Há quase 20 anos eu ouvi um sermão de um pregador negro norte-americano chamado Tom Skinner que abalou minhas estruturas. Foi um daqueles defining moments da vida. Tom Skinner nasceu e cresceu no Harlem, bairro negro de Nova Iorque, na década de 1940 onde, segundo ele, “era comum acordar no meio da noite com os gritos de uma mãe que havia percebido que seu bebê de suas semanas de vida fora mordido por uma ratazana até morrer”. Depois de ter sido líder de uma violenta gangue de rua na adolescência, Skinner experimentou o poder transformador do Evangelho e tornou-se um líder respeitado na luta contra a injustiça e a pobreza, e a favor da reconciliação racial. Tom Skinner costumava dizer: “Se Cristo é a resposta, quais são as perguntas?”

O que ouvi Skinner pregar que ainda hoje ecoa em meus ouvidos é sobre a nossa tendência comum de ler a Bíblia sem o compromisso de uma interpretação correta da mesma. Ele falava sobre o que era comum em muitos grupos pequenos de estudo bíblico nos EUA (e talvez não apenas lá, mas em muitas partes do mundo). Um grupo de cristãos se reunia em uma casa para estudar a Bíblia.
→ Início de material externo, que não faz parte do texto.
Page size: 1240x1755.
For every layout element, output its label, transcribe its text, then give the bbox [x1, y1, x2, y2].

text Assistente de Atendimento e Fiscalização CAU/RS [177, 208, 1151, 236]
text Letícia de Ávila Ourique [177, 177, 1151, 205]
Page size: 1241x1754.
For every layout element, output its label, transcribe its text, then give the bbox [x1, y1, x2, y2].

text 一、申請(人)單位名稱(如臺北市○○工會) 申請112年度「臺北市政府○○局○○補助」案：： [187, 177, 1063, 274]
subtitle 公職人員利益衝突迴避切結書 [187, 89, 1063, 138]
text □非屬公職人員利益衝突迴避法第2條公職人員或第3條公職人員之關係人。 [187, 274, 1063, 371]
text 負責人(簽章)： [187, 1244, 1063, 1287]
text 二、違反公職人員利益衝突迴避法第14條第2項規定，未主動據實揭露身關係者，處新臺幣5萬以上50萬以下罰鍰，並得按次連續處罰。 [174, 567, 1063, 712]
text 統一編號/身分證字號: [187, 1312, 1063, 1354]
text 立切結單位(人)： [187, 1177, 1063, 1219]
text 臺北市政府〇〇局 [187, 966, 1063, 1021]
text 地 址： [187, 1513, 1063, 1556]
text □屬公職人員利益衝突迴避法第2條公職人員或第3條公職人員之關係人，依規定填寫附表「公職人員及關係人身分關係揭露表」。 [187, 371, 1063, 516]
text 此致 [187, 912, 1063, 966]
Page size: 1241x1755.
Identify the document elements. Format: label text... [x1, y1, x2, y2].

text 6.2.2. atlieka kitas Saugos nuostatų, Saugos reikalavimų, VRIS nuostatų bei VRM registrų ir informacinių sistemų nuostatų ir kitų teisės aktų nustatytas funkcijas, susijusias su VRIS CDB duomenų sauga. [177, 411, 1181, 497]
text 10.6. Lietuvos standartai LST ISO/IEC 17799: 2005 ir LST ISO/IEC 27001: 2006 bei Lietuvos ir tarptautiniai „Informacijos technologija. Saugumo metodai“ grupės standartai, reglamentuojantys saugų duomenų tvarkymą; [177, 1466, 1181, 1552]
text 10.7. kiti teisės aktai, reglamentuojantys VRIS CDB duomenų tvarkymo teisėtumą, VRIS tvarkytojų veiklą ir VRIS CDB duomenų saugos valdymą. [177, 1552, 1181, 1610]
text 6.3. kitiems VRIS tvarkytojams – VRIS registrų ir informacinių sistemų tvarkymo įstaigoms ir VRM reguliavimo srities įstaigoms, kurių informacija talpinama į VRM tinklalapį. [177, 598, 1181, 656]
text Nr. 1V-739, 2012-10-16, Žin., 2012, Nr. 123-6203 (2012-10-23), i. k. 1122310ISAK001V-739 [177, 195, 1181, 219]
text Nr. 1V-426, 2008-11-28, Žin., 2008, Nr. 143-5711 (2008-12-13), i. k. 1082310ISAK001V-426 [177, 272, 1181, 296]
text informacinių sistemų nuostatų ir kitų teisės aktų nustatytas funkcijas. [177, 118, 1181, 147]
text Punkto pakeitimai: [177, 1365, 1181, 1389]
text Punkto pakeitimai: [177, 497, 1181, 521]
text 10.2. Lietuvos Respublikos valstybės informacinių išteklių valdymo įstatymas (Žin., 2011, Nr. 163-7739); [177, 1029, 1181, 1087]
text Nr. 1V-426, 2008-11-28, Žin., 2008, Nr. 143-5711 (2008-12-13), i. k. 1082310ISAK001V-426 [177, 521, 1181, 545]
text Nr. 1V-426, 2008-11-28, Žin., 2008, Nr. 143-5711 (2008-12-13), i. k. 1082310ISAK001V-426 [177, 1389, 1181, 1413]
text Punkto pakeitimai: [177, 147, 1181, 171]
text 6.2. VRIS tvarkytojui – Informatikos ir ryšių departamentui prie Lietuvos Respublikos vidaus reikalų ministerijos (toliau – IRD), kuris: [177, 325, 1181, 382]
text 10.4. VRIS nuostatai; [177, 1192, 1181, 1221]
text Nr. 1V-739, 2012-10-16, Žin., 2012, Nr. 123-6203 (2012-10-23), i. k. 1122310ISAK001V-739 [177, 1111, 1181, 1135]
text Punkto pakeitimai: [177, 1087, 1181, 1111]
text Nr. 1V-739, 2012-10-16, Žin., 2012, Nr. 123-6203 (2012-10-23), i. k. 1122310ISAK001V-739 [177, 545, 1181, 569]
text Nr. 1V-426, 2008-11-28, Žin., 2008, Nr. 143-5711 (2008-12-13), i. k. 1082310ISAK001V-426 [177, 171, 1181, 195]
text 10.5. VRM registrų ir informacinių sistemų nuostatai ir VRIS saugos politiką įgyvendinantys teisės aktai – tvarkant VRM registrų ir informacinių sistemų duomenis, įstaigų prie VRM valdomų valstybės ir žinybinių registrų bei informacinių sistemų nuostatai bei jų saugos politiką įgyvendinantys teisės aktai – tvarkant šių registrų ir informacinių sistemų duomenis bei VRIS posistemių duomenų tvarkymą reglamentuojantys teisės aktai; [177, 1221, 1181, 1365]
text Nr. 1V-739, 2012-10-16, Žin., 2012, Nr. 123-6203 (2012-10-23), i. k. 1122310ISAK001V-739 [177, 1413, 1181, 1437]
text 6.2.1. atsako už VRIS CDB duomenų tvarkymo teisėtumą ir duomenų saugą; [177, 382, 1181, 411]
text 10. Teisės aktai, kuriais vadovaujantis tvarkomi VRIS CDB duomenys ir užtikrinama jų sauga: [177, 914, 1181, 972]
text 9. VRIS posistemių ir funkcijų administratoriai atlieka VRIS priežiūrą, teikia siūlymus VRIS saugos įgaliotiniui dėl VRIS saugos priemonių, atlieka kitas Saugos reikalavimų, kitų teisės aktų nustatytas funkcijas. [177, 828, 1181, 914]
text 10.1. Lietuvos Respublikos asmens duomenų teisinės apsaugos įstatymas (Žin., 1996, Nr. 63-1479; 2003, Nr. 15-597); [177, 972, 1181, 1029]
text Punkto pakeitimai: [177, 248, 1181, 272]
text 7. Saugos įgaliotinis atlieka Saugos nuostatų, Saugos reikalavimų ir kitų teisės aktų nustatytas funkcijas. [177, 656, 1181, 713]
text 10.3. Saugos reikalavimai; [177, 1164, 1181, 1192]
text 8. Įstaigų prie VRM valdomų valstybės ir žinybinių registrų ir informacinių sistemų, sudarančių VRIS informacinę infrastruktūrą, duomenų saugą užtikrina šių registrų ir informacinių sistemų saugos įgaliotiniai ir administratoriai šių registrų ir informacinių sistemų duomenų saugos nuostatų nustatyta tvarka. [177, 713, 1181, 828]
Eles escolhiam um texto para ler e, depois da leitura, o “líder” do grupo se dirigia a cada um dos participantes e pedia para que cada um expressasse o que aquela passagem significava para si. Depois de todos terem falado o que a passagem lida significava para si mesmo, o estudo bíblico era encerrado, geralmente com uma oração. “E todos saiam de lá sabendo o que aquela passagem significava para fulano e sicrano, mas sem saber exatamente qual era o significado real da passagem”, dizia Skinner. Era por isso, ele apontava, que havia milhares de grupos de estudo bíblico nos EUA se reunindo em lares a cada semana e, no entanto, produzindo tão pouco em termos de mudança de vida e da sociedade norte-americana. Era pela falta de um compromisso com uma leitura e interpretação séria da Bíblia, que muitos americanos de classe-média podiam ler a Bíblia sem levar em consideração as centenas de versos que falam sobre o compromisso de Deus com os pobres (e o chamado para que o povo de Deus tenha um compromisso semelhante) e o clamor profético pela justiça social. E é esse estudo subjetivo e descompromissado das Escrituras que parece estar ganhando força novamente.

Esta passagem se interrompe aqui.